Let "(X, \\rho)" be a metric space with metric "\\rho". Let's define the following:

"B_{\\varepsilon}(x) := y \\in X | \\rho(x,y) <\\varepsilon". Let's show, that for any metric space "(X, \\rho)" : "B_{\\varepsilon}(x) := y \\in X | \\rho(x,y) <\\varepsilon, x \\in X, \\varepsilon > 0" is a base for some topology. If we prove this, it will be enough, since any base generates topology on "X", that has, as open sets, all unions of elements of the base.

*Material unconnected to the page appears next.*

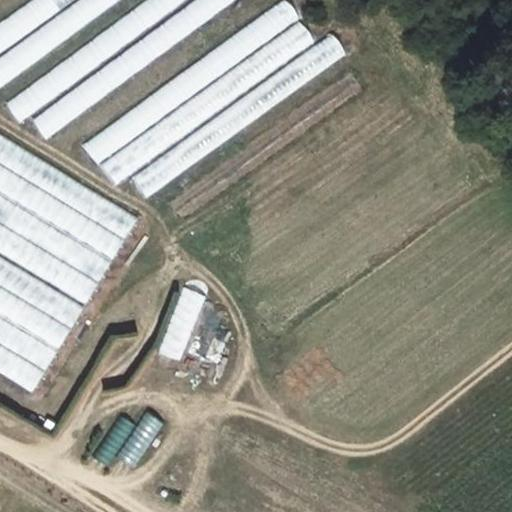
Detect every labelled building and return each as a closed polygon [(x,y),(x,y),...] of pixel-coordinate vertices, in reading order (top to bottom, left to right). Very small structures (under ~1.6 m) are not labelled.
[(27,0),(0,18),(0,80),(121,0),(27,0)] [(42,134),(244,0),(148,0),(2,96),(19,122),(29,115),(42,134)] [(288,0),(285,0),(81,139),(113,186),(129,175),(143,195),(350,54),(334,31),(317,42),(288,0)] [(331,105),(361,91),(355,78),(324,92),(331,105)] [(0,135),(0,369),(38,390),(138,211),(0,135)]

So, to prove that the defined above set is a base we will check if base criterias are true, namely:

1) "\\bigcup_{x,\\varepsilon}B_{\\varepsilon}(x) = X."

2) If "z \\in B_{\\varepsilon}(x) \\cap B_{\\delta}(y)," then there exist such element of our base "B_0", that "z \\in B_0" and "B_0 \\subset B_{\\varepsilon}(x) \\cap B_{\\delta}(y)".

1) For a given "x \\in X", "X = \\bigcup_{n=1}^{\\infin}B_n(x)". Therefore, "\\bigcup_{x,\\varepsilon}B_{\\varepsilon}(x) = X."

2) Let "z \\in B_{\\varepsilon}(x) \\cap B_{\\delta}(y)". Let "r := min(\\varepsilon - \\rho(x,z), \\delta - \\rho(y, z))." Then, "B_r(z) \\subset B_{\\varepsilon}(x) \\cap B_{\\delta}(y)".

So, we proved that the defined set is a base for some topology for "(X, \\rho)."